Le cheval de Turin de Béla Tarr demeure gravé dans mon esprit –
et j’oserais presque dire qu’il s’est logé tout au fond de ma chair.
J’ai le sentiment
d’avoir mangé cette œuvre cinématographique par les yeux et mon âme continue de
s’en nourrir.
Le quotidien de ce
cocher, de sa fille et de leur cheval est le récit de la condition de l’homme
sur une terre soumise à tous les vents du désastre.
Ce cheval, c’est celui
au cou duquel Nietzsche s’est pendu à Turin alors qu’un cocher de fiacre battait
l’animal. Il a mouillé le cuir de la bête de ses sanglots, se serrant à elle
comme pour ne pas être noyé, emporté dans l’abandon.
Béla Tarr ne nous
montre pas cette scène : elle sert de prologue à ce qui va suivre.
Je vois un lien courir
entre ce film et Au hasard Balthazar
de Robert Bresson : récit de la vie d’un âne qui symbolise à lui seul l’humaine
condition, toute sa persévérance et sa fragilité.
Le cheval de Turin est l’histoire d’une involution, d’une décréation
de l’homme et du monde dans lequel celui-ci a vécu jusqu’à présent.
Six jours forment la
trame narrative de ce film : on peut y voir le symbole des six jours qu’il
fallut à Dieu dans la Bible pour créer toutes choses.
Mais dans cette œuvre,
le septième jour ne marquera pas le repos. La soif, la faim, le froid, l’angoisse,
la détresse : voilà le pain de ténèbres qui attend ces pauvres créatures.
Béla Tarr nous montre
une création aspirée à rebours pour s’anéantir dans l’extinction.
Cette terre battue par
la sécheresse et la tempête est abandonnée de tout espoir.
Car tous en sont venus
à désespérer de l’Etre.
Et c’est en n’ayant plus
foi en lui-même que l’homme signe son propre arrêt de mort.
Les derniers mots que
Nietzsche adressa à sa mère avant de sombrer dans le mutisme furent
ceux-ci : « Mutter, ich bin dumm » (« Mère, je suis bête »).
Peut-être Nietzsche
avait-il senti là tout le poids de la pensée occidentale en lutte destructrice
avec elle-même, en désunion profonde ; peut-être a-t-il entrevu la terrible
ignorance qui nous cerne tous et l’orgueil démesuré qui nous sauve et qui nous
perd ?
Son cerveau était
devenu sa croix – et il ne pouvait plus la porter.
Enfin est venu le
silence pour tout recouvrir comme un linceul.
© Thibault Marconnet
19/01/2014
Magnifique texte à l'analyse pertinente, comme le rapprochement entre la trinité arty Béla Tarr / Nietzsche / Robert Bresson (surtout pour "Au hasard Balthazar").
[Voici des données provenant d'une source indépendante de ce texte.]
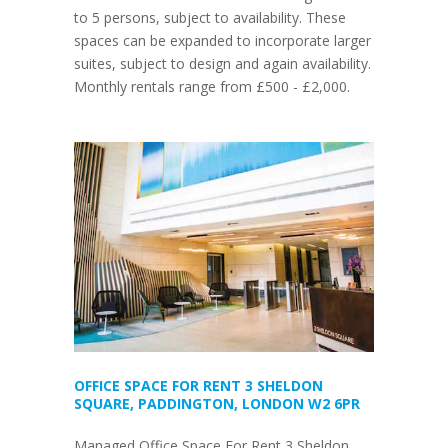
to 5 persons, subject to availability. These
spaces can be expanded to incorporate larger
suites, subject to design and again availability.
Monthly rentals range from £500 - £2,000.
OFFICE SPACE FOR RENT 3 SHELDON
SQUARE, PADDINGTON, LONDON W2 6PR
Managed Office Space For Rent 3 Sheldon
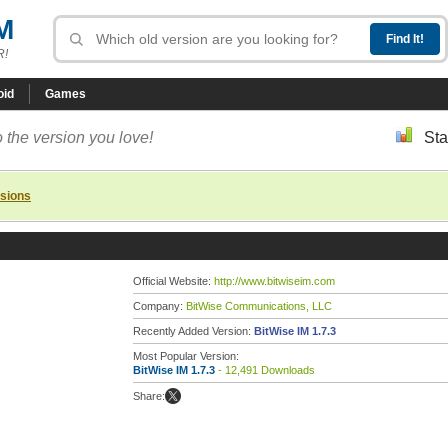
M
R!
oid
Games
 the version you love!
Sta
rsions
Official Website:
http://www.bitwiseim.com
Company:
BitWise Communications, LLC
Recently Added Version:
BitWise IM 1.7.3
Most Popular Version:
BitWise IM 1.7.3
- 12,491 Downloads
Share:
RépondreSupprimerJe découvre seulement ce blog via celui des Mangeurs de Disques. Je sens que je vais explorer ta battisse, lire tes autres papiers !!
A +
Excellent texte, en effet, et si juste ! Comme votre commentateur précédent, je découvre également ce blog, pas le biais du commentaire d'un post d'un "ami" Facebook à propos de ce chef d'oeuvre du cinéma.
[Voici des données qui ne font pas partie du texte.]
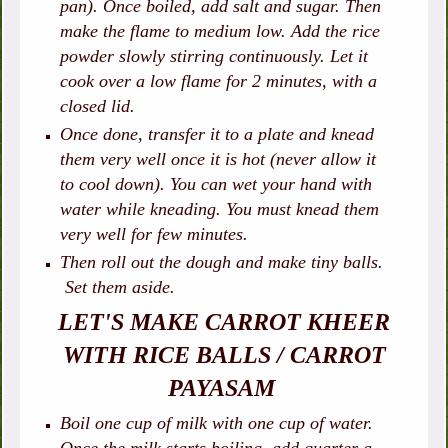
pan). Once boiled, add salt and sugar. Then
make the flame to medium low. Add the rice
powder slowly stirring continuously. Let it
cook over a low flame for 2 minutes, with a
closed lid.
Once done, transfer it to a plate and knead
them very well once it is hot (never allow it
to cool down). You can wet your hand with
water while kneading. You must knead them
very well for few minutes.
Then roll out the dough and make tiny balls.
Set them aside.
LET'S MAKE CARROT KHEER
WITH RICE BALLS / CARROT
PAYASAM
Boil one cup of milk with one cup of water.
RépondreSupprimerEt je vais parcourir un peu vos autres pages aussi.
-- Serge Rivron
Merci beaucoup, Serge Rivron, pour votre commentaire enthousiaste ! Cela me va droit au coeur. Soyez le bienvenu dans ce blog : c'est un grand plaisir pour moi que de vous y accueillir et je vous souhaite d'y puiser d'autres textes propres à vous contenter. Il y a une phrase de votre livre “La Chair” qui m'accompagne bien souvent et qui m'a aidé à une époque où j'en avais grand besoin : « Je ne me suis pas suicidé parce que j'emmerde le réel. » (D'ailleurs, tout le passage dont cette phrase est issu me transporte.) Souvent, les gens à qui j'en fais part s'insurgent avec une bêtise confondante : “Mais il ne faudrait pas pour autant oublier la réalité, la rejeter, sinon on ne comprend rien au monde qui nous entoure !” etc, etc... C'est oublier un peu trop vite la merveilleuse phrase de Nietzsche à propos de l'art comme survivance : « Nous avons l'art pour ne point mourir de la vérité. » C'est sur la Zone de Juan Asensio que j'avais pris connaissance de l'existence de votre livre et, longtemps, j'ai éprouvé l'envie de vous remercier pour l'émotion vécue lors de cette lecture. Votre commentaire m'en offre la possibilité : de tout coeur, merci.